Durante la conferenza stampa di Geolier dopo la serata delle cover a Sanremo, una giornalista gli ha chiesto se si sentiva a disagio per aver “rubato” una vittoria che avrebbero meritato altri.
Il giovane rapper napoletano ha risposto, con evidente e giustificato imbarazzo, che lui si è solo esibito, che ha moltissimi fans e che quella usata era “una brutta parola”.
I neoborbonici hanno chiesto alla Rai e all’ordine dei giornalisti di intervenire perché si tratta, evidentemente, di una tesi discriminatoria contro Napoli e il ragazzo di Secondigliano.

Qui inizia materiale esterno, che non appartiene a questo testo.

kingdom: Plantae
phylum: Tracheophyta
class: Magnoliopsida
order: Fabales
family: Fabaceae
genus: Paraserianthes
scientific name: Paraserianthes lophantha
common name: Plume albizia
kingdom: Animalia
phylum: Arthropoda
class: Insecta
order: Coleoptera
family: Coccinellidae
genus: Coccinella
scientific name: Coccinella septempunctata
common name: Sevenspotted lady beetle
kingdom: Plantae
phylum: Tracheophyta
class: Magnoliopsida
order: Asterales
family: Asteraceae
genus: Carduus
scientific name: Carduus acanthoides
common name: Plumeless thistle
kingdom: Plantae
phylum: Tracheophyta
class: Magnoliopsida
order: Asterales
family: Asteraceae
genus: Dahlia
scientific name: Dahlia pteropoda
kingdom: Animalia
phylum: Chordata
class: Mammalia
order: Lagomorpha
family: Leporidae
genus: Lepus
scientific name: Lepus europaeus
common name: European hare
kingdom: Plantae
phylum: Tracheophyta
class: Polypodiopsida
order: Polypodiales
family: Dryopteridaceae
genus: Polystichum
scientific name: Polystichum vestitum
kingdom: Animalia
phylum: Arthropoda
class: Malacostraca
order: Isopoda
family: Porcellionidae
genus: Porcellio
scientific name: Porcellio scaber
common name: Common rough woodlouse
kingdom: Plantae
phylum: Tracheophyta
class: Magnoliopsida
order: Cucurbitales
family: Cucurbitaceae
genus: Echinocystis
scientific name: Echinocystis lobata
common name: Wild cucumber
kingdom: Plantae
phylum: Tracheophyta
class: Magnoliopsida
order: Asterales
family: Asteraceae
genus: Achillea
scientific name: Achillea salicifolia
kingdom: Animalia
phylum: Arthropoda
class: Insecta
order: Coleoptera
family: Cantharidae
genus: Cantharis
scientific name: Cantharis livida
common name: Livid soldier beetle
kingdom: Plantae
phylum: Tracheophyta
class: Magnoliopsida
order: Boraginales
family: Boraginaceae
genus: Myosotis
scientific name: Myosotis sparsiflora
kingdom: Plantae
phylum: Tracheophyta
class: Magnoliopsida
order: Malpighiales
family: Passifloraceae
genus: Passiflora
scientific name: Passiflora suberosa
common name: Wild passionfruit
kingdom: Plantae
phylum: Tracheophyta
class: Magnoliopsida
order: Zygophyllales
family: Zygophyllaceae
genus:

L’episodio si lega alle numerose offese del mondo dei social con i soliti beceri luoghi comuni su ipotetici “voti della camorra” o di “analfabeti” o di “percettori di redditi di cittadinanza” e forse anche ad una parte delle contestazioni nel teatro dopo la vittoria.
È evidente che, piaccia o no il genere musicale, corretta o scorretta che sia la lingua napoletana usata nei suoi testi, il giovane rapper napoletano vanta già oltre un miliardo di stream in circa 2 anni e una casa discografica internazionale con un successo crescente non solo a Napoli e non solo in Italia.
Evidentemente i “razzisti” di turno ignorano anche che i voti dell’altra sera erano stati assegnati in parti uguali dal pubblico, dalla stampa e dalle radio (con lo stesso meccanismo della finale).
Si tratta, allora, dell’ennesimo esempio di una discriminazione che dagli stadi arriva ai teatri fino alla politica con scelte di fatto antimeridionali da oltre un secolo e mezzo. Non si può accettare che un napoletano vinca, specialmente cantando in napoletano?